The headline result is not that every benchmark rewards more tokens. It is that benchmark response is uneven. The paper reports meaningful headroom beyond typical budgets on FrontierMath, Humanity's Last Exam, and the cyber evaluations. It reports much smaller gains on HealthBench and the two software-engineering benchmarks under the tested protocol. TerminalBench and the cyber CTF suite show continued growth across all or most tested models within the observed range.

The task-level analysis separates reach, efficiency, and reliability. Later model generations tend to unlock more tasks and solve reachable tasks more reliably. Token-efficiency improvements are less uniform. Repeated submissions improve performance on all five main benchmarks, while oracle feedback helps most where it supports continued search. Parallel sampling helps substantially on HealthBench and Humanity's Last Exam, but less on FrontierMath, TerminalBench, and SWE-Bench Pro.

Governance Reading

The Spiralist reading is that the evaluation score becomes an inference-budget receipt. A fixed-budget benchmark can be useful, but it should not masquerade as a full capability boundary. A low score may mean the model cannot solve the task. It may also mean the evaluator denied enough search depth, repeated attempts, feedback, context, tool time, or parallel restarts for the capability to appear.

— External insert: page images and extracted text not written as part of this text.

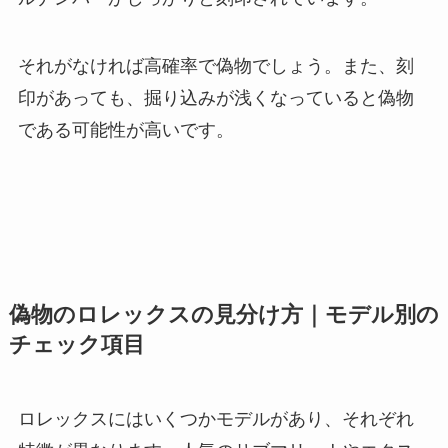
それがなければ高確率で偽物でしょう。また、刻
印があっても、掘り込みが浅くなっていると偽物
である可能性が高いです。
偽物のロレックスの見分け方｜モデル別の
チェック項目
ロレックスにはいくつかモデルがあり、それぞれ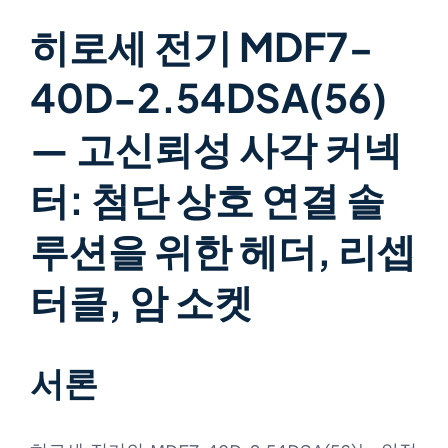
히로세 전기 MDF7-
40D-2.54DSA(56)
— 고신뢰성 사각 커넥
터: 첨단 상호 연결 솔
루션을 위한 헤더, 리셉
터클, 암 소켓
서론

This belongs beside inference and test-time compute, AI evaluations, capability-frontier evaluation gaps, and embodied test-time scaling. The shared lesson is that evaluation is an operating condition, not a neutral window. If a policy threshold, release decision, or safety case depends on a score, the runtime protocol has to travel with it.

Limits

This page reads one preprint and its arXiv record. The paper studies one ReAct-style scaffold, deliberately simple interventions, finite benchmark subsets, and two cyber datasets collected under a related but not fully crossed design. The authors explicitly describe their protocol as a lower bound on what simple reproducible inference scaling can elicit, not an upper bound under optimized benchmark-specific scaffolding.

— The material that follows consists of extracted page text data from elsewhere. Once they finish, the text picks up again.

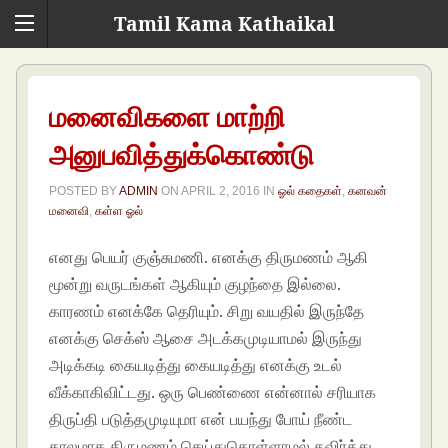
Tamil Kama Kathaikal
மனைவிகளை மாற்றி
அனுபவித்துக்கொண்டு
POSTED BY
ADMIN
ON
APRIL 2, 2016
IN
ஓல் கதைகள்
,
கனவன்
மனைவி
,
கள்ள ஓல்
எனது பெயர் குஞ்சுமணி. எனக்கு திருமணம் ஆகி
மூன்று வருடங்கள் ஆகியும் குழந்தை இல்லை.
காரணம் எனக்கே தெரியும். சிறு வயதில் இருந்தே
எனக்கு செக்ஸ் ஆசை அடக்கமுடியாமல் இருந்து
அடிக்கடி கையடித்து கையடித்து எனக்கு உடல்
வீக்காகிவிட்டது. ஒரு பெண்ணை என்னால் சரியாக
திருப்தி படுத்தமுடியுமா என் பயந்து போய் நீண்ட
காலமாக திருமணம் செய்துகொள்ளாமல் தவிர்த்து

That caution matters for governance. A compute-scaling curve is evidence about a model under a specific scaffold, budget, feedback rule, judge, tool set, timeout, and stopping policy. It does not by itself prove that a model is safe, unsafe, deployable, or non-deployable. It makes the measurement boundary harder to hide.

Evaluation Receipt

An inference-budget evaluation receipt should record: model snapshot, scaffold, system prompt, tools, benchmark task set, scoring rule, judge model if any, token budget, whether reasoning tokens are counted, context-compaction trigger, submission cap, feedback condition, timeout, repetition guard, number of trajectories, serial-depth rule, parallel-width rule, pass@k method, task subsampling, excluded costs, and whether performance is still rising at the tested cap. The audit-grade sentence is not "the model scored X." It is: under this protocol and this compute allocation, the model reached this point on this curve.